Understanding EOR

Elaine Maslin

April 1, 2015

EOR is taking off offshore, yet scientists at the University of Aberdeen believe more work needs to be done to understand the link between reservoir properties such as wettability and fluid flow to help in order to truly benefit from EOR, Elaine Malin reports.

Prof Yukie Tanino (right) in the University of Aberdeen’s laboratory.  
Images from the University of Aberdeen

Enhanced oil recovery is playing an increasing role in the global offshore production environment.

With a portfolio of increasingly mature fields, operators have been seeking to increase recovery rates, from around 20% to upwards of 60% and higher as enhanced oil recovery (EOR) methods and technologies improve and reservoir understanding increases.

Increasing recovery rates could have a dramatic effect on global reserves. According to Shell’s 2014 Enhanced Oil Recovery report, “Just a 1% increase in the global efficiency of hydrocarbon recovery would raise conventional oil reserves by up to 88 billion bbls, which is the equivalent to three years of annual production at today’s level.”

EOR methods range from waterflooding (including smart water or low salinity water technologies), miscible gas floods, and polymer flood. CO2 injection for EOR and storage is also being considered.

However, while these technologies have been developed by oil companies, and have been deployed already, trialed or due to be trialed, scientists at the University of Aberdeen believe that more work needs to be done to understand the link between fundamental reservoir properties, specifically wettability, and fluid flow, which in turn impact how well EOR methods work.

What’s more, they’re also looking at how oils with different chemical compositions interact with rocks of different compositions to influence reservoir wettability.

It’s complex work, but understanding the fundamentals will help the industry to understand why what they’re doing works – or not, says Dr. Yukie Tanino, lecturer at the university in the Environmental & Industrial Fluid Mechanics Group in the School of Engineering.“What is the optimal reservoir wettability for oil recovery,” she asks. “Once we can answer that we can think about how we can achieve that wettability using conventional EOR methods.”
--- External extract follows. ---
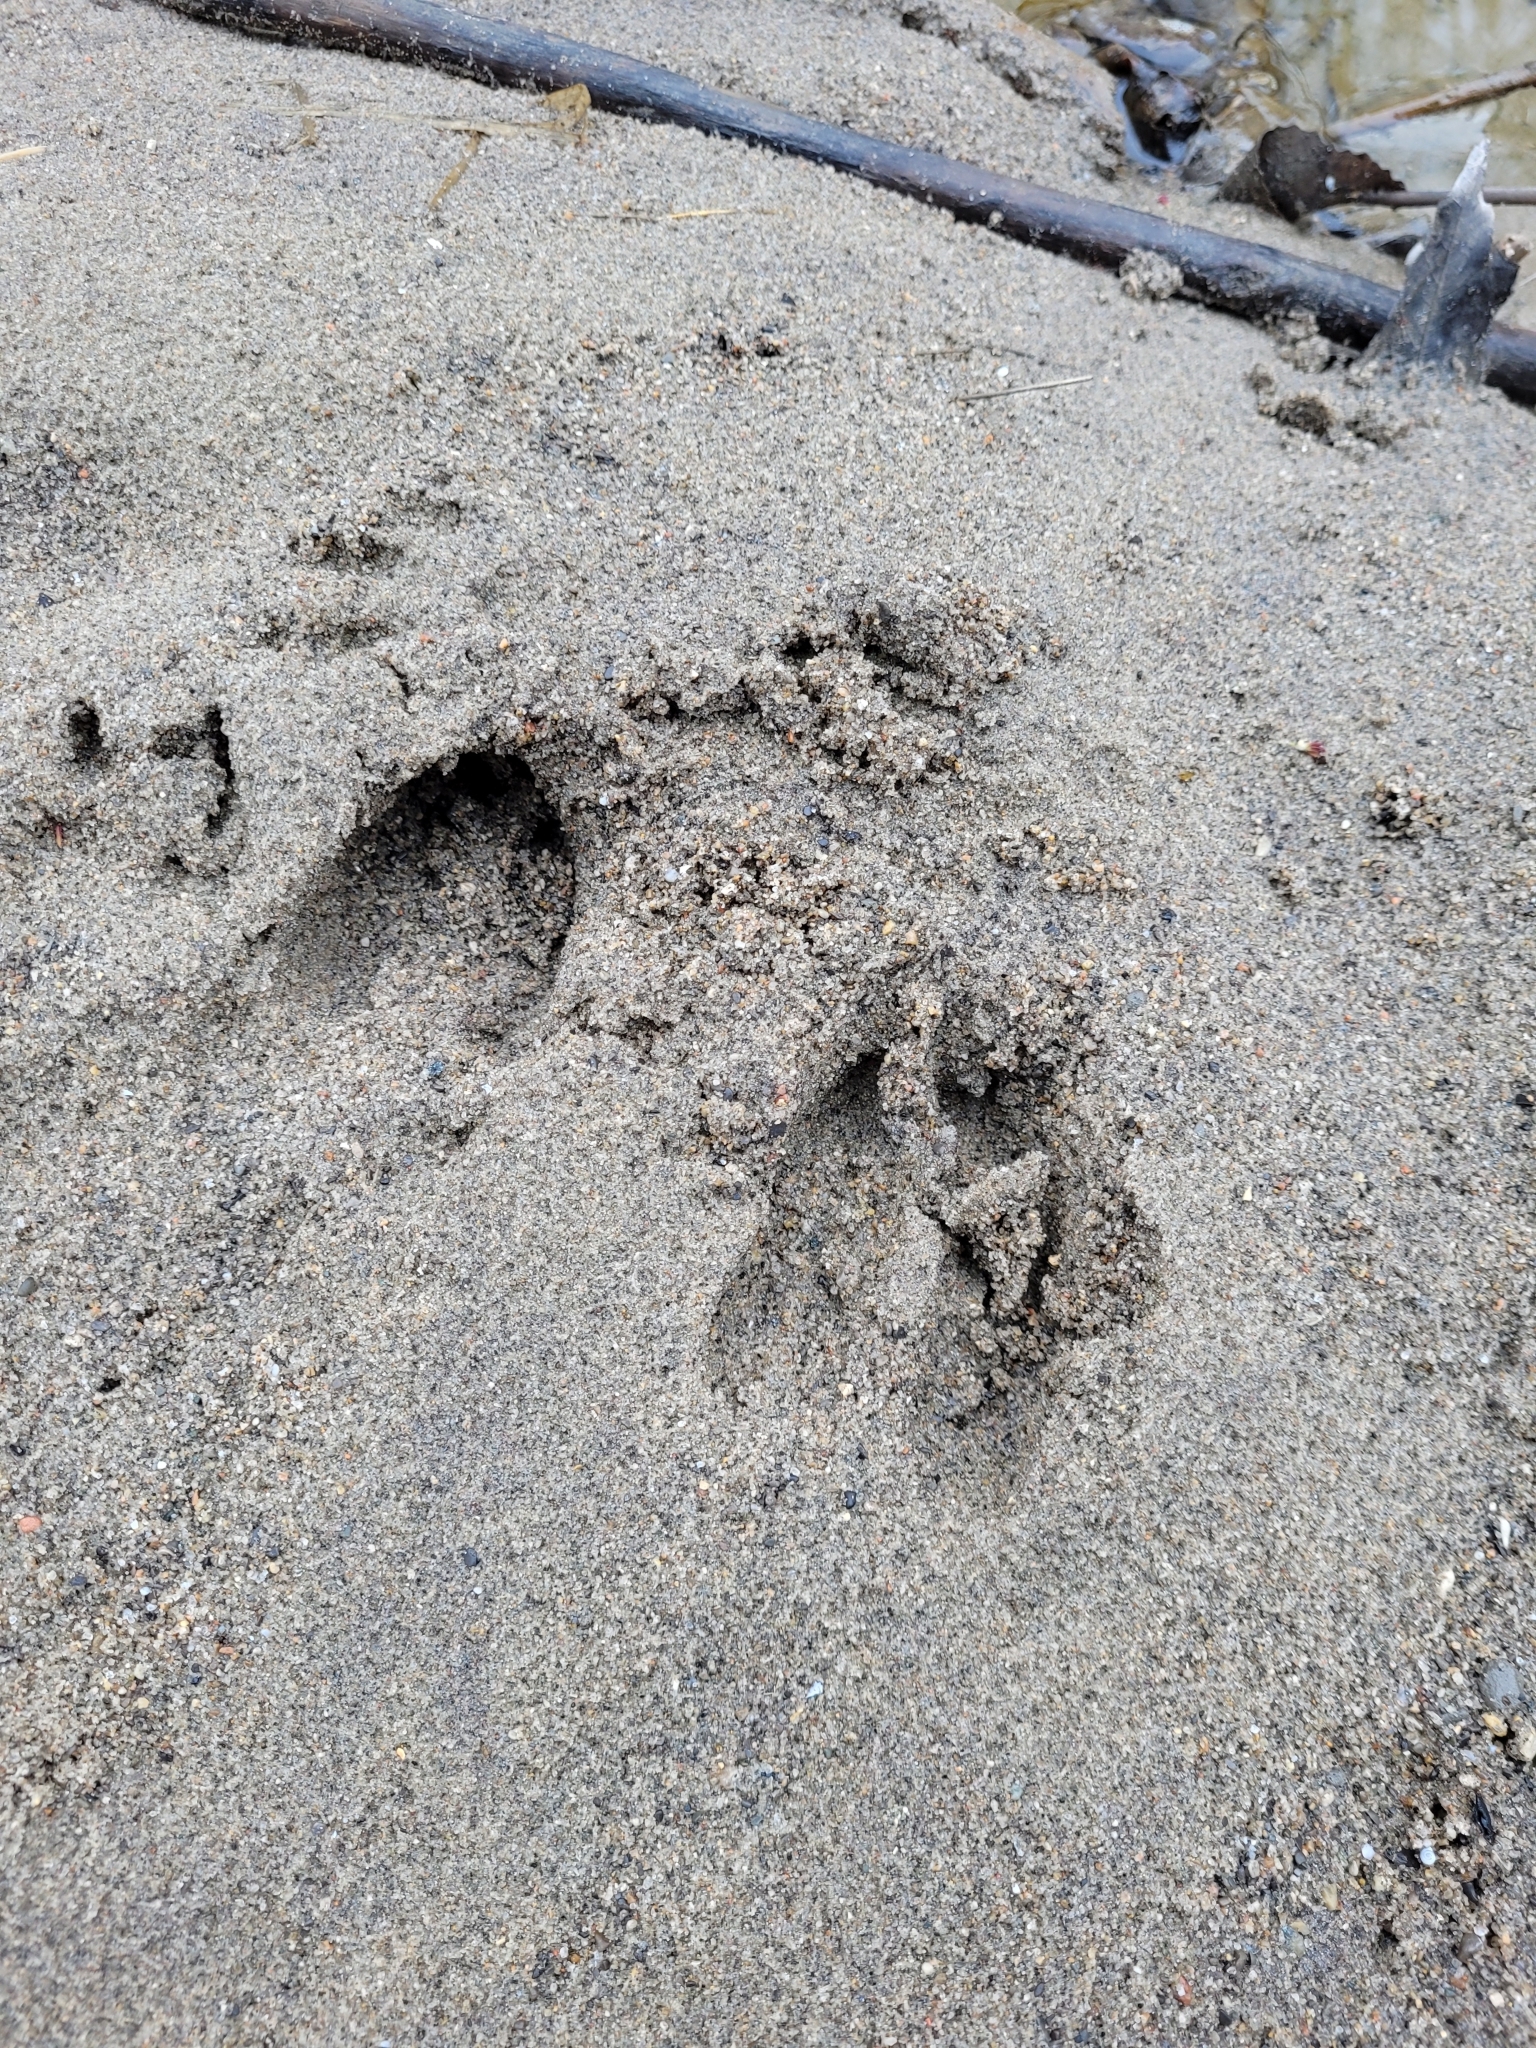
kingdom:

Wettability is key to understanding fluid flow in the reservoir as it controls where fluids are distributed at the pore-scale. Some surfaces repel water (hydrophobic, or “oil-wet”) and some repel oil (hydrophilic, or “water-wet”). The university is carrying out corefloods using synthetic oil to simulate different wettability scenarios in the lab.The main focus so far has been on identifying quantitatively correlations between wettability, as characterized by the contact angle of oil-contacted grain surfaces, and waterflood oil recovery. Future work will focus on chemical signatures of wettability inversion during waterfloods.

Examples of samples prepared by the University of Aberdeen.
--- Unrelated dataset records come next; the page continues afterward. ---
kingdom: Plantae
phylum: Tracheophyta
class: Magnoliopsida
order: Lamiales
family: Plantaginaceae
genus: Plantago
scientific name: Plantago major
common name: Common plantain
A further development of the research program at the university has seen Tanino and her colleague Dr. Stephen Bowden in the Department of Geology and Petroleum Geology assembling mm-scale models of reservoirs in microfluidic chips. This approach has two main benefits. First, it provides a petrographic perspective (a geologist’s view through a microscope) of what’s happening. Second, the small scales of the model reservoir speeds up experiments, permitting a much bigger range of variables to be investigated.

But that sounds like more work – what is the benefit? “The main challenge of laboratory investigations is that there are a number of properties that control oil recovery, and each of these properties can take on a range of values: simply comparing two different rock types, two different oil types, and two different water types at five different temperatures and pressures would require two hundred or more experiments, each lasting one or two months,” Tanino says.“Just comparing these cases would take my laboratory several years of corefloods at the conventional (cm-) scale!

This isn’t practical and so the main benefit of using lab-on-a-chip methods is that it becomes feasible to systematically investigate a wide range of variables.”

Bowden says: “One of the first experiments that sprung to mind demonstrated that two comparable oils, with small differences in their chemistry, can exhibit identical waterflood behavior in one rock type, but then differ significantly in another rock type.“What’s so odd is that the oils are so similar, and in one rock type they did indeed behave in a similar way, while in the other case they were so different. To me it seems unfair, but if an operator wasn’t aware of this they could easily make erroneous assumptions about future water production rates and overall recovery. This is very interesting for us, but clearly a bad day in the office for an engineer.“Nature’s final cruel trick is that many fields and reservoirs not only have geological heterogeneity (different rock types), but also a mix of oil types – often because many different charges of petroleum have filled a reservoir.”Tanino and her colleagues are assembling a library of these small scale experiments. “The intent is that a user – an engineer, geologist or production chemist – could search the experimental archive and investigate the effects of oil chemistry, rock type, and water composition on wettability to better evaluate EOR options,” she says.

“There is a lot of interest now on the effects of changing water chemistry (BP’s LowSal, Bright Water and Brackish water, for example). It makes sense if you are injecting water to displace the oil that the consequence of using one or another type of water is considered. We are looking at the issue from the other side of the equation: how will different mineral and oil types in a rock interact with a given water type? This takes us back to the fundamental question of what influences wettability, and then the question of how can changes in wettability – either natural or engineered – impact production?”